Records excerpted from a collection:
-*-
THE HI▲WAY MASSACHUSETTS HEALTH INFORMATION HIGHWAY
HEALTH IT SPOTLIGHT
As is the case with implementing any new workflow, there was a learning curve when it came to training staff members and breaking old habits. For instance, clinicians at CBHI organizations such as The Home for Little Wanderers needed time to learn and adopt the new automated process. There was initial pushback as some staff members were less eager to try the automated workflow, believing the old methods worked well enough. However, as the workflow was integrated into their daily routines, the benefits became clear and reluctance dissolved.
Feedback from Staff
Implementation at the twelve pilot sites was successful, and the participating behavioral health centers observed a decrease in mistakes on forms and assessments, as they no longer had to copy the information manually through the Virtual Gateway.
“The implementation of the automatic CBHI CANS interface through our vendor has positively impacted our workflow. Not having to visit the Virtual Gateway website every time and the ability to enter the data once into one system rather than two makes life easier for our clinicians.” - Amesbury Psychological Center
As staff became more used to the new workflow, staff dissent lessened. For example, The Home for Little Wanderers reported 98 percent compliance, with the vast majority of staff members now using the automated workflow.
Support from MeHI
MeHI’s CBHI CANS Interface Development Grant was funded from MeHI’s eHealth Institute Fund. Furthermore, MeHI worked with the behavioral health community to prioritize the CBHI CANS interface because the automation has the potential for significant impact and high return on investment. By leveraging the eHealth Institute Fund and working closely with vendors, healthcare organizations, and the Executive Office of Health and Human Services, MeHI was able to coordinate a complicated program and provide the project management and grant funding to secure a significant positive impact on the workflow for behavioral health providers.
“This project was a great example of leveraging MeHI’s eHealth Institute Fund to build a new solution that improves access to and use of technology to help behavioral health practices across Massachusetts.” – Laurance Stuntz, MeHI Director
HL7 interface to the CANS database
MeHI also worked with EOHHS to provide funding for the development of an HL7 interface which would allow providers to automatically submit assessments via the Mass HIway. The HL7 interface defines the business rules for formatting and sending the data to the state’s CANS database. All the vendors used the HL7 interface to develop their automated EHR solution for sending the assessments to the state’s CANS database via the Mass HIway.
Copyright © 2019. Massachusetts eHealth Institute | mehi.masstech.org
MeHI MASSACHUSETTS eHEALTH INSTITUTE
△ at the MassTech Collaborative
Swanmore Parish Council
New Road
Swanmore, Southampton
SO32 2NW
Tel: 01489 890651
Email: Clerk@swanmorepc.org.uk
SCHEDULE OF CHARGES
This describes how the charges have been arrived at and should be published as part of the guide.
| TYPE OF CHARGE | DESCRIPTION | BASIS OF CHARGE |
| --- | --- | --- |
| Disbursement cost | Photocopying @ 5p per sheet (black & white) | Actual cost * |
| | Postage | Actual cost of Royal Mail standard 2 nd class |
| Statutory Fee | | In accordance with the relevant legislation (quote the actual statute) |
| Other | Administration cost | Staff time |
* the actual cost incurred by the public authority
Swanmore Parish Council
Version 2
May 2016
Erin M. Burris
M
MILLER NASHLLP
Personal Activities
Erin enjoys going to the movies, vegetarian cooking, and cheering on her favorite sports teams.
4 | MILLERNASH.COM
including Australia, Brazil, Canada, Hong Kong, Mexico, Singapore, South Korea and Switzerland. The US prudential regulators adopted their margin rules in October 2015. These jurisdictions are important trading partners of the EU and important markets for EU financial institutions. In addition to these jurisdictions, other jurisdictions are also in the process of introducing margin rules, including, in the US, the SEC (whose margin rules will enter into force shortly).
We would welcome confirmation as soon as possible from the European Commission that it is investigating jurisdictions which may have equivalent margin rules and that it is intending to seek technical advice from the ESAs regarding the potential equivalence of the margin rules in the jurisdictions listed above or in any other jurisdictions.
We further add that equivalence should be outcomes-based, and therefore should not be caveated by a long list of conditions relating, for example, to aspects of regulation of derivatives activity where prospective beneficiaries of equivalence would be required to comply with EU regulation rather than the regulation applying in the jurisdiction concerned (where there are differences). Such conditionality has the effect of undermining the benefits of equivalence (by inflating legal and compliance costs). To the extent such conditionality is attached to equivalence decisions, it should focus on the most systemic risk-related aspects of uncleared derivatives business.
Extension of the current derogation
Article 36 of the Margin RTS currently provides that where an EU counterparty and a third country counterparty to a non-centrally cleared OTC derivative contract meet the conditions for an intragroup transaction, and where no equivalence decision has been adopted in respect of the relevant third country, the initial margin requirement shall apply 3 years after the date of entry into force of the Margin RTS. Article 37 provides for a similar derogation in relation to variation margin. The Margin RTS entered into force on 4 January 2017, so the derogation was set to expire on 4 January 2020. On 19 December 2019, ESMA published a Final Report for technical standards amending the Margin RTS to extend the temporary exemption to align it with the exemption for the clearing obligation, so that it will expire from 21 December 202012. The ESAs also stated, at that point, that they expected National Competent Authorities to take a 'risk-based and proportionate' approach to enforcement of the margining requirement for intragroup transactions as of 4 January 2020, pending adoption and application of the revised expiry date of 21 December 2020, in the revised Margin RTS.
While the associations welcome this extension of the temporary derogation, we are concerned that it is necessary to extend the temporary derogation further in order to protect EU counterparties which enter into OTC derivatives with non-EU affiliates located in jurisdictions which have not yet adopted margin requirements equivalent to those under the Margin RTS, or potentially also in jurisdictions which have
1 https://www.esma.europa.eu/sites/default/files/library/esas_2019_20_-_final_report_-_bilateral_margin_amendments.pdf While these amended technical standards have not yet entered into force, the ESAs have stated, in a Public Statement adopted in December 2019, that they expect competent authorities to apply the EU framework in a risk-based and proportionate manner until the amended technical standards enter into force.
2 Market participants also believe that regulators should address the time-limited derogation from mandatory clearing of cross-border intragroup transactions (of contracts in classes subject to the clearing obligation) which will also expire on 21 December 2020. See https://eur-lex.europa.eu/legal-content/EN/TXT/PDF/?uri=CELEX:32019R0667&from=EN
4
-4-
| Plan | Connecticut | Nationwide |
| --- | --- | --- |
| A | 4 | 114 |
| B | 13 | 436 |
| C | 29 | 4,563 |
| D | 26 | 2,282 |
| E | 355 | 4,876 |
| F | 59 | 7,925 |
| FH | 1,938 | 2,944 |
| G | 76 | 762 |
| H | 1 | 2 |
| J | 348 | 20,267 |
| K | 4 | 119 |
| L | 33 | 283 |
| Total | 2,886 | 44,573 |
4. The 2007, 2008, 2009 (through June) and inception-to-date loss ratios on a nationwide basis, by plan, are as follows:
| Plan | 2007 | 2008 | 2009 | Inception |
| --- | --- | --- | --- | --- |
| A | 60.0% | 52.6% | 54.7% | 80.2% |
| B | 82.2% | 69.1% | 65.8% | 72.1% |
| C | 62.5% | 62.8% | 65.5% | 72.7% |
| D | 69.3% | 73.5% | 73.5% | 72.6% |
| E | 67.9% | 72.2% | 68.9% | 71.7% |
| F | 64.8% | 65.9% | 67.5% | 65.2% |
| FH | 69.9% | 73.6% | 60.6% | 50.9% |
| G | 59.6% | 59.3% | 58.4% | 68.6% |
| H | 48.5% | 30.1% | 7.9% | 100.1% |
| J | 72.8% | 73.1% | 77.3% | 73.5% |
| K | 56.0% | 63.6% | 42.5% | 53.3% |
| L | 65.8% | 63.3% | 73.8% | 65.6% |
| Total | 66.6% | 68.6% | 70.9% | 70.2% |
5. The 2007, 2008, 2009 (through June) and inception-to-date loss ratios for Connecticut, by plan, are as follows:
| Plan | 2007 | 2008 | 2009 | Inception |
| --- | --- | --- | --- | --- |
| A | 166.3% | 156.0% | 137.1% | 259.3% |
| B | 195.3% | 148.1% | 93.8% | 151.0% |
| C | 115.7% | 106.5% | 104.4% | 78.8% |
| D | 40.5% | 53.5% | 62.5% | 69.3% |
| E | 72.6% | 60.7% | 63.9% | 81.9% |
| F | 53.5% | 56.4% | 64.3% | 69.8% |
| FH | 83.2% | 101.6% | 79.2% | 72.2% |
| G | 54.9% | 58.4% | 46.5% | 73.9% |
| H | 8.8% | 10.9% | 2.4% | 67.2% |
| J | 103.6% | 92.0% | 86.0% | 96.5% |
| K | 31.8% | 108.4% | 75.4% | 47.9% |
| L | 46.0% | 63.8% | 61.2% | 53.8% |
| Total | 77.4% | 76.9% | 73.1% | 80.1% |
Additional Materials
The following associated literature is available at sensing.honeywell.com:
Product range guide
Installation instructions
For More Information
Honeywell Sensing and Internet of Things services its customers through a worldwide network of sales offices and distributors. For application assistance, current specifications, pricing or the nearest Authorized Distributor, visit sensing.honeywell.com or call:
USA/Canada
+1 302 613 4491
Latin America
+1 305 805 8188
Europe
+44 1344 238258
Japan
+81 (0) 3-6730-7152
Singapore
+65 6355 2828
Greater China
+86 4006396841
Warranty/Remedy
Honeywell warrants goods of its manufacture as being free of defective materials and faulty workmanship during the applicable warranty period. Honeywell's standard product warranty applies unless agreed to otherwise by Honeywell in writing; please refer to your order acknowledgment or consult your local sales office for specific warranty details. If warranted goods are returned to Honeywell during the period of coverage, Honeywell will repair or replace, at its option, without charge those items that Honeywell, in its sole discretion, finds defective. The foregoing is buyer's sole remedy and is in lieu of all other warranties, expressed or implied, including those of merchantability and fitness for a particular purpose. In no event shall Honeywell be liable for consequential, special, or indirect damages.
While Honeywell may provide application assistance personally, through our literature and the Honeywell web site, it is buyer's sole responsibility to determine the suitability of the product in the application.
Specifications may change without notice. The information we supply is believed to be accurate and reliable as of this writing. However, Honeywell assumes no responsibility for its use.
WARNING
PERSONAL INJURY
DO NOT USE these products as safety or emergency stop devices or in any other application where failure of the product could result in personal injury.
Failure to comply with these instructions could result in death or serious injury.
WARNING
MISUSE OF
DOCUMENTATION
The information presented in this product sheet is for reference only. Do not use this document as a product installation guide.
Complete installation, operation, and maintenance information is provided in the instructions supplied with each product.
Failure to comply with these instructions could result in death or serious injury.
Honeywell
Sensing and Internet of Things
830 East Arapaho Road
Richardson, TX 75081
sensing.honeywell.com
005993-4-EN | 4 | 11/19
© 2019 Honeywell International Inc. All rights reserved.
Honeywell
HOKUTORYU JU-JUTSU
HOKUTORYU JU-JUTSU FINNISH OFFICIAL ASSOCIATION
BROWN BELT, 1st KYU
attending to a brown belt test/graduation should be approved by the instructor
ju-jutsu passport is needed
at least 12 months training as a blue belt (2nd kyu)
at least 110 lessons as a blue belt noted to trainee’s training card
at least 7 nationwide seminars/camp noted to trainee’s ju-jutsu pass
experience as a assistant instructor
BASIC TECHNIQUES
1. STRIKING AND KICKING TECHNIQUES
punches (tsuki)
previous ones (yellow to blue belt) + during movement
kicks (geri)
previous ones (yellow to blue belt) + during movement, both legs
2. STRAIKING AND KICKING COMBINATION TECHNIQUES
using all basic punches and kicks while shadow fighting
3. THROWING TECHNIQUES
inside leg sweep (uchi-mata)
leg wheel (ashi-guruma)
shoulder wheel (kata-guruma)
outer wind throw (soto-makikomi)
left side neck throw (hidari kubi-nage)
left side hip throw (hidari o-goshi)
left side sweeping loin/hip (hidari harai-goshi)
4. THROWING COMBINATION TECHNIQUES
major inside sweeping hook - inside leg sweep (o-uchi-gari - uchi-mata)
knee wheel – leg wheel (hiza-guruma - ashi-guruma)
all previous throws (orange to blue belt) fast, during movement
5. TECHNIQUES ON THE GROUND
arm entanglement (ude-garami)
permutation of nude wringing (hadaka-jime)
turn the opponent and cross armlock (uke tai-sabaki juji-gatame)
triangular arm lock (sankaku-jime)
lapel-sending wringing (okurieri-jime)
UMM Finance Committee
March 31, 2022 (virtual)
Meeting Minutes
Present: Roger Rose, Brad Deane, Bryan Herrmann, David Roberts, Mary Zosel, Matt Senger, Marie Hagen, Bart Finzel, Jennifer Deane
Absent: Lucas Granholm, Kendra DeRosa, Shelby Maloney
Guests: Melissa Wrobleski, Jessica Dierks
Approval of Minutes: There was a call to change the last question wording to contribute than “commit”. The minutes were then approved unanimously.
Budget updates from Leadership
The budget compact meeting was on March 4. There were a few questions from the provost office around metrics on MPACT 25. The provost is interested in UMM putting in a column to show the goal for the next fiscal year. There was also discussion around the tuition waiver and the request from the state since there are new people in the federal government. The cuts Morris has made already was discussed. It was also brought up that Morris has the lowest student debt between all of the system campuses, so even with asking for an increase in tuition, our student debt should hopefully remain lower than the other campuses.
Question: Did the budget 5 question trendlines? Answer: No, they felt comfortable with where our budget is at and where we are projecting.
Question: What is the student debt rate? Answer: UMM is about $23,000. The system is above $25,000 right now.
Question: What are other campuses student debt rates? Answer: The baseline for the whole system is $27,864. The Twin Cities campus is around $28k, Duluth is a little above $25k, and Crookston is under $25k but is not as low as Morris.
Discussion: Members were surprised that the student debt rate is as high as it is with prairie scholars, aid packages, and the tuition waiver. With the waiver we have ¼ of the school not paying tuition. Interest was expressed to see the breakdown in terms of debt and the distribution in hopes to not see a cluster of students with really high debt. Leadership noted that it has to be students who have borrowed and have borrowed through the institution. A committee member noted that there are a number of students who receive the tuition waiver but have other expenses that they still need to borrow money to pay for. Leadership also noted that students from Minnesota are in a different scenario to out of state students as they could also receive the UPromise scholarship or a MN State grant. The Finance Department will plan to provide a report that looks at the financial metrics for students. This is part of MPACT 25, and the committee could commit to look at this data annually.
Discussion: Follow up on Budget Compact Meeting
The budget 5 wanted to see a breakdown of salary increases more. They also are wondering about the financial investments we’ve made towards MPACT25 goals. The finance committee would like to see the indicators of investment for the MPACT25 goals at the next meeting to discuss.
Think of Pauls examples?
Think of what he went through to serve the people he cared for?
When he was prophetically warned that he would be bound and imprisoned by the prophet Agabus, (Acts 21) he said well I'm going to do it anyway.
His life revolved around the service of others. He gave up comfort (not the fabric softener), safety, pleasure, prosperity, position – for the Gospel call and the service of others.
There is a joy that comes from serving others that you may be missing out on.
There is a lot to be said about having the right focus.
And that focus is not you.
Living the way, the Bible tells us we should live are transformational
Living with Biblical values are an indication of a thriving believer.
-*-
Problem description> The answer must be every line from the records above that contains "loss".

Result for this task>
4. The 2007, 2008, 2009 (through June) and inception-to-date loss ratios on a nationwide basis, by plan, are as follows:
5. The 2007, 2008, 2009 (through June) and inception-to-date loss ratios for Connecticut, by plan, are as follows:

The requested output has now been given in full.